The shares of China’s most indebted property giant Evergrande have been taken off the Hong Kong stock market, marking the end of its life as a publicly traded company that symbolised the rise and fall of China’s real estate industry.
Valued at more than $50 billion (£37.1bn) at its peak, Evergrande was China’s biggest property firm. But it became the poster-child for the problems facing Chinese developers after it collapsed under the weight of massive debts in 2021.
“Evergrande’s demise highlights that no private company in China is too big to fail,” Julian Evans-Pritchard, Head of China Economics at Capital Economics told The Independent.
“But the fact that it has taken this long for the company to be delisted underscores the slow-motion nature of China’s property adjustment, with state intervention preventing a more abrupt resolution.”
Evergrande’s 2021 default on offshore bonds led to its shares being suspended in January 2024, after a Hong Kong court ordered liquidation when years of restructuring talks failed.
Last week, the stock exchange confirmed it would cancel the listing because the firm failed to meet the requirement to resume trading within 18 months.
It comes as China’s economy is grappling with a series of challenges, including Trump’s tariffs, weak consumer spending, unemployment, high local government debt and an ageing population.
Experts say the collapse of the property sector has hit the country hardest, as it accounted for roughly a third of China’s economy and provided crucial revenue for local governments.
“It is a symbolic moment given that Evergrande was the first major casualty of China’s property downturn,” Mr Evans-Pritchard said. “The delisting itself won’t have a big impact given that the company’s market capitalisation had already collapsed and trading in the stock was suspended last year.”
“Although the company is being wound down, work on its projects is generally still ongoing, with local governments stepping in to make sure buyers eventually get the homes they bought.”
The company’s fall was as dramatic as its rise. Its founder, Hui Ka Yan, went from living a humble rural life to becoming one of Asia’s richest men.
Evergrande’s growth reflected the debt-fuelled nature of China’s property sector, which expanded rapidly following urbanisation and economic reforms in the 1990s.
Its 2009 listing marked a pivotal moment in that surge, with the company borrowing an unprecedented $20bn on international bond markets.
But the $45bn fortune that put Mr Hui at the top of the Forbes list of wealthiest men in Asia plummeted to less than $1bn.
By March 2024, Mr Hui was banned from China’s capital market for life over Evergrande’s overstating of its revenue by $78bn and he was fined $6.5m.
At the time of its collapse, Evergrande had an empire of 1,300 projects under development across 280 cities, an electric car business and Guangzhou FC. Earlier this year, China’s most successful team was itself kicked out of the football league due to debt.

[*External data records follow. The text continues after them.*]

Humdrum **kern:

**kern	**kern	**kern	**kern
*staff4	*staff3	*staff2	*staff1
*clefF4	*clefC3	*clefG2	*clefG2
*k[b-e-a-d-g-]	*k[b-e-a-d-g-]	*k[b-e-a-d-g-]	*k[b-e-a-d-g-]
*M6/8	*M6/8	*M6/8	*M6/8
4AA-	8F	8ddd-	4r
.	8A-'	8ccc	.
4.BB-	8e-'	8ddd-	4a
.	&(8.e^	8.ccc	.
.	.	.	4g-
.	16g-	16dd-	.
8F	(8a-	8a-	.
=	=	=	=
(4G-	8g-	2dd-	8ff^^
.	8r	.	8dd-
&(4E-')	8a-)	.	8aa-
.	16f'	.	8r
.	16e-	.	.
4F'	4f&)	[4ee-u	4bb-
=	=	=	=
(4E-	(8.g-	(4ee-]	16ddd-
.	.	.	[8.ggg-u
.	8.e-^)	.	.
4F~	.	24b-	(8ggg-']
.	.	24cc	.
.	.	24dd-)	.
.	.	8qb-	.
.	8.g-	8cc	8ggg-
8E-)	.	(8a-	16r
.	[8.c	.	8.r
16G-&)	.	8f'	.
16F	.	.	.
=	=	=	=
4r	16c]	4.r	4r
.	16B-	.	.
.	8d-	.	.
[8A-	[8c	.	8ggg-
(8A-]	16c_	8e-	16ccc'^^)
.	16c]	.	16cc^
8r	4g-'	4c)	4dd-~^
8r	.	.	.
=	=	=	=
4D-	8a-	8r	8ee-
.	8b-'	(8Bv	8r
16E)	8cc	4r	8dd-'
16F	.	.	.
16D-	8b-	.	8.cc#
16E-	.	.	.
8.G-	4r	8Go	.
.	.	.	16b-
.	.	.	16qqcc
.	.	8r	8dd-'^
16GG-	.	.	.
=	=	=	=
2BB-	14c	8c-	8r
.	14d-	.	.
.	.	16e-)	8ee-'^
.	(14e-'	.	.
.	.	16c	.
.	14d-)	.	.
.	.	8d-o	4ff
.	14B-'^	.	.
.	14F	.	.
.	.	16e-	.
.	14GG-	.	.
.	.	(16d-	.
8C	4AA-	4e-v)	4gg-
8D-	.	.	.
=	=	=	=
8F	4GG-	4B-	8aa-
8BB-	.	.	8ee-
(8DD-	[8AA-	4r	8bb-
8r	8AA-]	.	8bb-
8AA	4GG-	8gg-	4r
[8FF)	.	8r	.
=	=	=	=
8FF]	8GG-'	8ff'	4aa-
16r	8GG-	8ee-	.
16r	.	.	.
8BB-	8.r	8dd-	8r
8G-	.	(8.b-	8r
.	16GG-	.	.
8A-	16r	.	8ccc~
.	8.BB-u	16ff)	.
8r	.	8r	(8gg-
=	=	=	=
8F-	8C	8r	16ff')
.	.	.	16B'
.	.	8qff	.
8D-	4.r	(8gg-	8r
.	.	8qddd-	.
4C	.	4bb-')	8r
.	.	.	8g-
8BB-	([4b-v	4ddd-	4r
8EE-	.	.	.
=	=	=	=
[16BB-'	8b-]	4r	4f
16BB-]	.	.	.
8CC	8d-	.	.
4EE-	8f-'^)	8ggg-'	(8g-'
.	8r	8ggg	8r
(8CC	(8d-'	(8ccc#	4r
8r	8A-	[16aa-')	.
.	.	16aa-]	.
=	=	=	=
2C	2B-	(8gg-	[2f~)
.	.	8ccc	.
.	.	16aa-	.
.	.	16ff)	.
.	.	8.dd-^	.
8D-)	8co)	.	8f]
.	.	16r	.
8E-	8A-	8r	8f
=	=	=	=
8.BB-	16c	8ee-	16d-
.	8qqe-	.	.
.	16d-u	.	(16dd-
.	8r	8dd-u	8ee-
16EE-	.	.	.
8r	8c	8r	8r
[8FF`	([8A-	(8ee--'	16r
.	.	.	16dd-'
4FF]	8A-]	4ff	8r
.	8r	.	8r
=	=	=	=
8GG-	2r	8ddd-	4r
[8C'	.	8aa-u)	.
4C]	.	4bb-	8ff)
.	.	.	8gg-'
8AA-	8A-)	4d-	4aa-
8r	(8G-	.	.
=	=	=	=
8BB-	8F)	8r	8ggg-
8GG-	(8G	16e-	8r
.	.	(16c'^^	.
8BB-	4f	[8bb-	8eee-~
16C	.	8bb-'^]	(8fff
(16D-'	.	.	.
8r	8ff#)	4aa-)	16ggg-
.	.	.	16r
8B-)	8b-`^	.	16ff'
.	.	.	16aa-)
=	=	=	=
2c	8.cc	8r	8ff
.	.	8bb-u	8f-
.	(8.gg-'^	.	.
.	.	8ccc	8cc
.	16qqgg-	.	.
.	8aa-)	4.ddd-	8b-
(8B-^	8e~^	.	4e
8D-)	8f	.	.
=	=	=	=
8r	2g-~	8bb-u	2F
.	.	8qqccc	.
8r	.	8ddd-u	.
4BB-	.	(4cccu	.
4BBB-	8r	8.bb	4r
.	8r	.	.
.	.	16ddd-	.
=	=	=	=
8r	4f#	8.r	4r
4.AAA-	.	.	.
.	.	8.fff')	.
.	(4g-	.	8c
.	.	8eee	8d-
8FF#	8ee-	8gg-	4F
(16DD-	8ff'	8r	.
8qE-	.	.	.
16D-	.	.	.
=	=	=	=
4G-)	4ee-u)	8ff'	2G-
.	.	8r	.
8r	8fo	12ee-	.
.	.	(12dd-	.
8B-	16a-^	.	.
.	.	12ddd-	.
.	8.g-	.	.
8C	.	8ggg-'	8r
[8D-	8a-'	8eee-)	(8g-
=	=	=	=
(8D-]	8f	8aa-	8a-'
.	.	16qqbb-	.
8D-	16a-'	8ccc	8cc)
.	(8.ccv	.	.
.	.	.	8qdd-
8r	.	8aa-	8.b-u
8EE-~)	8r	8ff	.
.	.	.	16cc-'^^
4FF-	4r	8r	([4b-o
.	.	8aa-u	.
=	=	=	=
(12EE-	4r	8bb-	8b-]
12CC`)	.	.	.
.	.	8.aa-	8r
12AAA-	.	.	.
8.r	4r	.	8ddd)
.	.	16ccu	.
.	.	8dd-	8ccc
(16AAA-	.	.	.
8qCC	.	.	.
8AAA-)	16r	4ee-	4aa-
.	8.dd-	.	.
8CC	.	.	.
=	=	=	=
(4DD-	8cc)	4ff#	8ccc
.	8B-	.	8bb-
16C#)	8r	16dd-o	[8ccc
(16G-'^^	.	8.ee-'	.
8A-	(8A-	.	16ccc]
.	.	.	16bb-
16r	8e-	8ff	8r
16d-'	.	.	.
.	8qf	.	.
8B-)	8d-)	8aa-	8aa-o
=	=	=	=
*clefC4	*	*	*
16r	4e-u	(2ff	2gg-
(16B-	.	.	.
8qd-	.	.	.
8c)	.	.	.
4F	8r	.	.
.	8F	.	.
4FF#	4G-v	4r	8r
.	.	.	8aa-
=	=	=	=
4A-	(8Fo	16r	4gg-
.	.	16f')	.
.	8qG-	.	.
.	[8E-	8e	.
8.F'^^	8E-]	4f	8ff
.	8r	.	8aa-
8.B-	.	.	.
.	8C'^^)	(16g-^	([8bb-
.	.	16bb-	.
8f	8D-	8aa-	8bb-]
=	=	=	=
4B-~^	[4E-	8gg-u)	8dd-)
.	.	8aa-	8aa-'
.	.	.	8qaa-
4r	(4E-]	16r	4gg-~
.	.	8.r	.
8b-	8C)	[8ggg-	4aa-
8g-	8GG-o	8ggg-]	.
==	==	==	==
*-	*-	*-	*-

Built on more than $300bn of borrowed money, Evergrande struggled to meet interest payments after Beijing introduced borrowing limits for developers in 2020.
Deep discounts on properties failed to prevent defaults on overseas debt, ultimately triggering liquidation.
The crisis wiped more than 99 percent from it stock market valuation.
Earlier this month, liquidators Alvarez & Marsal said they have so far recovered just $255m of assets, including a Claude Monet painting, out of the $45bn debt.
They also launched action against the firm’s auditors PwC China after authorities last March said it approved accounts despite inflated revenues in 2019 and 2020.
The housing crisis in China is far from over, with property firms like Country Garden still battling massive debt. Earlier this month China South City Holdings became the largest developer to be forced into liquidation since Evergrande.
“We think the property downturn is likely to continue for at least a couple more years, given that it will take time for the market to fully absorb excess supply as the backlog of unfinished projects are completed,” added Mr Evans-Pritchard.
Beijing launched a range of measures to revive the housing market and consumer spending, including incentives for new homeowners, stock market support, and purchases of electric cars and household goods.
Despite these efforts, China’s growth has slowed to around 5 percent, about half the rates seen in 2010.